From first line to last, the records below are to be duplicated exactly.

=====

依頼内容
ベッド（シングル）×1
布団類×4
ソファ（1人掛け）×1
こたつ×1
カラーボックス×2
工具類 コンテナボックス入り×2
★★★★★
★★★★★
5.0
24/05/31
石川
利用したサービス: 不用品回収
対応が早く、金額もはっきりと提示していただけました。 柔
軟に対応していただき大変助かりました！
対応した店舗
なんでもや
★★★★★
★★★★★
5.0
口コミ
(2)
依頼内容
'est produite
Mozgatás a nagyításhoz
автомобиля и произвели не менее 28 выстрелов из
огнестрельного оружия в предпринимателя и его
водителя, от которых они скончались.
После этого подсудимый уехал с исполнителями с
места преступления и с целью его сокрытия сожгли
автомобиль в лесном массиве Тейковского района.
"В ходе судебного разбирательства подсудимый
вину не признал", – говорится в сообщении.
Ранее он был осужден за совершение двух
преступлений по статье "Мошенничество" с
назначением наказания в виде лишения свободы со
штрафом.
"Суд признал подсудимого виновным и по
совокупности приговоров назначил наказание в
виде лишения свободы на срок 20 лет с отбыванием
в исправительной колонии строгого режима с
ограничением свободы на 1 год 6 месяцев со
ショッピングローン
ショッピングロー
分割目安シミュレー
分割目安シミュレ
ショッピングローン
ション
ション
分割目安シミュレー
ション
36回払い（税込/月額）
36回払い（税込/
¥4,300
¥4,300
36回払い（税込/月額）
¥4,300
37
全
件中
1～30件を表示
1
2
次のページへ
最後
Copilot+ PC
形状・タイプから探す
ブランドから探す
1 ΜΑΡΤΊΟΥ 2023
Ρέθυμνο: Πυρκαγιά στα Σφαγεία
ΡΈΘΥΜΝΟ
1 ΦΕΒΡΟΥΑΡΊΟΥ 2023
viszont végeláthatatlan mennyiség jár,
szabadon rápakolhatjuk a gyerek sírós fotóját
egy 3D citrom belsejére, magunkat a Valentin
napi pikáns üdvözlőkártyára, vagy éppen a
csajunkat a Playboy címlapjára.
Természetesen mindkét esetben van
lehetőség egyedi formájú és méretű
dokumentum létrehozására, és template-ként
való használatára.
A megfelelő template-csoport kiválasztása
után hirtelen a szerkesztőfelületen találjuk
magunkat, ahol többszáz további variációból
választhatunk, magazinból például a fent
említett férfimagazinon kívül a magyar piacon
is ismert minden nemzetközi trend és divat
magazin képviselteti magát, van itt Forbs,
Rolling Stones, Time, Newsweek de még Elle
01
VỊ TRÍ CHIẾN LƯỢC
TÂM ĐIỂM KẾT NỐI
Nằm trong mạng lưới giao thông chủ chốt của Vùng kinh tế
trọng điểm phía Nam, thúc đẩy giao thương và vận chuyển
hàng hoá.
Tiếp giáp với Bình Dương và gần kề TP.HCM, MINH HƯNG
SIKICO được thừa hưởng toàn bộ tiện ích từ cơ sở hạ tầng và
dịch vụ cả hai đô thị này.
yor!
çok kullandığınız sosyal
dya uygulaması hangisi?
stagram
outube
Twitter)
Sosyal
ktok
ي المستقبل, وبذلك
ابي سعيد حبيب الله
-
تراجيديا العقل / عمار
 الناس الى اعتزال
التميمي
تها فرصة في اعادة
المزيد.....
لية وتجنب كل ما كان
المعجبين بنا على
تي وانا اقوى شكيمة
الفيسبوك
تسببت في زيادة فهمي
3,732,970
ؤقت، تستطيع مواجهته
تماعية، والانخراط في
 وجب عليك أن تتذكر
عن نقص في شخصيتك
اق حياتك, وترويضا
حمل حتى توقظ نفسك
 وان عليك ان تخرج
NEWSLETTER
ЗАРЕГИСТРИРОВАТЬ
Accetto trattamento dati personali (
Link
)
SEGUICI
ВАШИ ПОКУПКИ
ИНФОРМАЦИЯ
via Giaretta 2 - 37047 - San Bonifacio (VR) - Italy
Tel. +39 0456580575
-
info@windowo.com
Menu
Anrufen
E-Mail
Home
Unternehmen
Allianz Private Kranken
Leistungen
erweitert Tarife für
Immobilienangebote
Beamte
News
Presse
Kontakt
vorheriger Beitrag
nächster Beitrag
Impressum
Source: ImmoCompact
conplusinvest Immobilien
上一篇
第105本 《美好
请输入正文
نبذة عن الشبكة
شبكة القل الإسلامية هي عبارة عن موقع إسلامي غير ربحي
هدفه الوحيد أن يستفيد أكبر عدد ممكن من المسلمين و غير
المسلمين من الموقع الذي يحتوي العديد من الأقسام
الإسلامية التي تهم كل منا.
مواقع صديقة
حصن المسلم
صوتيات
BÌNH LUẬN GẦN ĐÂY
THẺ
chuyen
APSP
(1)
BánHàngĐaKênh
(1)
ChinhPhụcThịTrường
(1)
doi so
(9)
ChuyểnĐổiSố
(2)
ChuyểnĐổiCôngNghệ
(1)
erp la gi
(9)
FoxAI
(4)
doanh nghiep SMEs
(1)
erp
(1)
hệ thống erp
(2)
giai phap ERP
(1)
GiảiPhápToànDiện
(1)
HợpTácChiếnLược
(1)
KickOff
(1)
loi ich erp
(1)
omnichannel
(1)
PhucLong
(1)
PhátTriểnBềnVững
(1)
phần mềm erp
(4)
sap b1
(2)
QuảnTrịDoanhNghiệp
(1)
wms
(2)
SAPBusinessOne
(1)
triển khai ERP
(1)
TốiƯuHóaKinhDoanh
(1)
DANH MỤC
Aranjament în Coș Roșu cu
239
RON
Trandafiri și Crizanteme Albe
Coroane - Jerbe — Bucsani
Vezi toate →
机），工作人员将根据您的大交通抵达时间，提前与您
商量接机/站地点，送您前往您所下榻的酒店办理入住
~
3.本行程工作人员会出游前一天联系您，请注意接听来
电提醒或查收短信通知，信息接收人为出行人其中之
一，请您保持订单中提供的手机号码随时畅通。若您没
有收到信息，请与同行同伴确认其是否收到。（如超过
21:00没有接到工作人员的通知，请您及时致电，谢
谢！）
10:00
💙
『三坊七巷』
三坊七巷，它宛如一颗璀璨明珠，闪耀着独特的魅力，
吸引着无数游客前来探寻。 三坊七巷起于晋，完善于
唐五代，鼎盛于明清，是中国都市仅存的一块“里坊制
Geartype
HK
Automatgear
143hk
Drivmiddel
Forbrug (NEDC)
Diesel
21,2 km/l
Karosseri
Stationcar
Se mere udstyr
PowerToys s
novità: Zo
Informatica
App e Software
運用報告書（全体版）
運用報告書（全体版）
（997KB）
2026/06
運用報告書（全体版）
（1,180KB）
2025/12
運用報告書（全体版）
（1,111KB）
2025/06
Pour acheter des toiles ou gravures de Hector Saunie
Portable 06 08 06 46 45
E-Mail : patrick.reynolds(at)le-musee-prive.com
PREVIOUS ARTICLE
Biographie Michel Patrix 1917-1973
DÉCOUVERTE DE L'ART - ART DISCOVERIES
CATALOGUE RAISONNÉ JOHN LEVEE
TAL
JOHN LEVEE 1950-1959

=====

## Output of the exercise
依頼内容
ベッド（シングル）×1
布団類×4
ソファ（1人掛け）×1
こたつ×1
カラーボックス×2
工具類 コンテナボックス入り×2
★★★★★
★★★★★
5.0
24/05/31
石川
利用したサービス: 不用品回収
対応が早く、金額もはっきりと提示していただけました。 柔
軟に対応していただき大変助かりました！
対応した店舗
なんでもや
★★★★★
★★★★★
5.0
口コミ
(2)
依頼内容
'est produite
Mozgatás a nagyításhoz
автомобиля и произвели не менее 28 выстрелов из
огнестрельного оружия в предпринимателя и его
водителя, от которых они скончались.
После этого подсудимый уехал с исполнителями с
места преступления и с целью его сокрытия сожгли
автомобиль в лесном массиве Тейковского района.
"В ходе судебного разбирательства подсудимый
вину не признал", – говорится в сообщении.
Ранее он был осужден за совершение двух
преступлений по статье "Мошенничество" с
назначением наказания в виде лишения свободы со
штрафом.
"Суд признал подсудимого виновным и по
совокупности приговоров назначил наказание в
виде лишения свободы на срок 20 лет с отбыванием
в исправительной колонии строгого режима с
ограничением свободы на 1 год 6 месяцев со
ショッピングローン
ショッピングロー
分割目安シミュレー
分割目安シミュレ
ショッピングローン
ション
ション
分割目安シミュレー
ション
36回払い（税込/月額）
36回払い（税込/
¥4,300
¥4,300
36回払い（税込/月額）
¥4,300
37
全
件中
1～30件を表示
1
2
次のページへ
最後
Copilot+ PC
形状・タイプから探す
ブランドから探す
1 ΜΑΡΤΊΟΥ 2023
Ρέθυμνο: Πυρκαγιά στα Σφαγεία
ΡΈΘΥΜΝΟ
1 ΦΕΒΡΟΥΑΡΊΟΥ 2023
viszont végeláthatatlan mennyiség jár,
szabadon rápakolhatjuk a gyerek sírós fotóját
egy 3D citrom belsejére, magunkat a Valentin
napi pikáns üdvözlőkártyára, vagy éppen a
csajunkat a Playboy címlapjára.
Természetesen mindkét esetben van
lehetőség egyedi formájú és méretű
dokumentum létrehozására, és template-ként
való használatára.
A megfelelő template-csoport kiválasztása
után hirtelen a szerkesztőfelületen találjuk
magunkat, ahol többszáz további variációból
választhatunk, magazinból például a fent
említett férfimagazinon kívül a magyar piacon
is ismert minden nemzetközi trend és divat
magazin képviselteti magát, van itt Forbs,
Rolling Stones, Time, Newsweek de még Elle
01
VỊ TRÍ CHIẾN LƯỢC
TÂM ĐIỂM KẾT NỐI
Nằm trong mạng lưới giao thông chủ chốt của Vùng kinh tế
trọng điểm phía Nam, thúc đẩy giao thương và vận chuyển
hàng hoá.
Tiếp giáp với Bình Dương và gần kề TP.HCM, MINH HƯNG
SIKICO được thừa hưởng toàn bộ tiện ích từ cơ sở hạ tầng và
dịch vụ cả hai đô thị này.
yor!
çok kullandığınız sosyal
dya uygulaması hangisi?
stagram
outube
Twitter)
Sosyal
ktok
ي المستقبل, وبذلك
ابي سعيد حبيب الله
-
تراجيديا العقل / عمار
 الناس الى اعتزال
التميمي
تها فرصة في اعادة
المزيد.....
لية وتجنب كل ما كان
المعجبين بنا على
تي وانا اقوى شكيمة
الفيسبوك
تسببت في زيادة فهمي
3,732,970
ؤقت، تستطيع مواجهته
تماعية، والانخراط في
 وجب عليك أن تتذكر
عن نقص في شخصيتك
اق حياتك, وترويضا
حمل حتى توقظ نفسك
 وان عليك ان تخرج
NEWSLETTER
ЗАРЕГИСТРИРОВАТЬ
Accetto trattamento dati personali (
Link
)
SEGUICI
ВАШИ ПОКУПКИ
ИНФОРМАЦИЯ
via Giaretta 2 - 37047 - San Bonifacio (VR) - Italy
Tel. +39 0456580575
-
info@windowo.com
Menu
Anrufen
E-Mail
Home
Unternehmen
Allianz Private Kranken
Leistungen
erweitert Tarife für
Immobilienangebote
Beamte
News
Presse
Kontakt
vorheriger Beitrag
nächster Beitrag
Impressum
Source: ImmoCompact
conplusinvest Immobilien
上一篇
第105本 《美好
请输入正文
نبذة عن الشبكة
شبكة القل الإسلامية هي عبارة عن موقع إسلامي غير ربحي
هدفه الوحيد أن يستفيد أكبر عدد ممكن من المسلمين و غير
المسلمين من الموقع الذي يحتوي العديد من الأقسام
الإسلامية التي تهم كل منا.
مواقع صديقة
حصن المسلم
صوتيات
BÌNH LUẬN GẦN ĐÂY
THẺ
chuyen
APSP
(1)
BánHàngĐaKênh
(1)
ChinhPhụcThịTrường
(1)
doi so
(9)
ChuyểnĐổiSố
(2)
ChuyểnĐổiCôngNghệ
(1)
erp la gi
(9)
FoxAI
(4)
doanh nghiep SMEs
(1)
erp
(1)
hệ thống erp
(2)
giai phap ERP
(1)
GiảiPhápToànDiện
(1)
HợpTácChiếnLược
(1)
KickOff
(1)
loi ich erp
(1)
omnichannel
(1)
PhucLong
(1)
PhátTriểnBềnVững
(1)
phần mềm erp
(4)
sap b1
(2)
QuảnTrịDoanhNghiệp
(1)
wms
(2)
SAPBusinessOne
(1)
triển khai ERP
(1)
TốiƯuHóaKinhDoanh
(1)
DANH MỤC
Aranjament în Coș Roșu cu
239
RON
Trandafiri și Crizanteme Albe
Coroane - Jerbe — Bucsani
Vezi toate →
机），工作人员将根据您的大交通抵达时间，提前与您
商量接机/站地点，送您前往您所下榻的酒店办理入住
~
3.本行程工作人员会出游前一天联系您，请注意接听来
电提醒或查收短信通知，信息接收人为出行人其中之
一，请您保持订单中提供的手机号码随时畅通。若您没
有收到信息，请与同行同伴确认其是否收到。（如超过
21:00没有接到工作人员的通知，请您及时致电，谢
谢！）
10:00
💙
『三坊七巷』
三坊七巷，它宛如一颗璀璨明珠，闪耀着独特的魅力，
吸引着无数游客前来探寻。 三坊七巷起于晋，完善于
唐五代，鼎盛于明清，是中国都市仅存的一块“里坊制
Geartype
HK
Automatgear
143hk
Drivmiddel
Forbrug (NEDC)
Diesel
21,2 km/l
Karosseri
Stationcar
Se mere udstyr
PowerToys s
novità: Zo
Informatica
App e Software
運用報告書（全体版）
運用報告書（全体版）
（997KB）
2026/06
運用報告書（全体版）
（1,180KB）
2025/12
運用報告書（全体版）
（1,111KB）
2025/06
Pour acheter des toiles ou gravures de Hector Saunie
Portable 06 08 06 46 45
E-Mail : patrick.reynolds(at)le-musee-prive.com
PREVIOUS ARTICLE
Biographie Michel Patrix 1917-1973
DÉCOUVERTE DE L'ART - ART DISCOVERIES
CATALOGUE RAISONNÉ JOHN LEVEE
TAL
JOHN LEVEE 1950-1959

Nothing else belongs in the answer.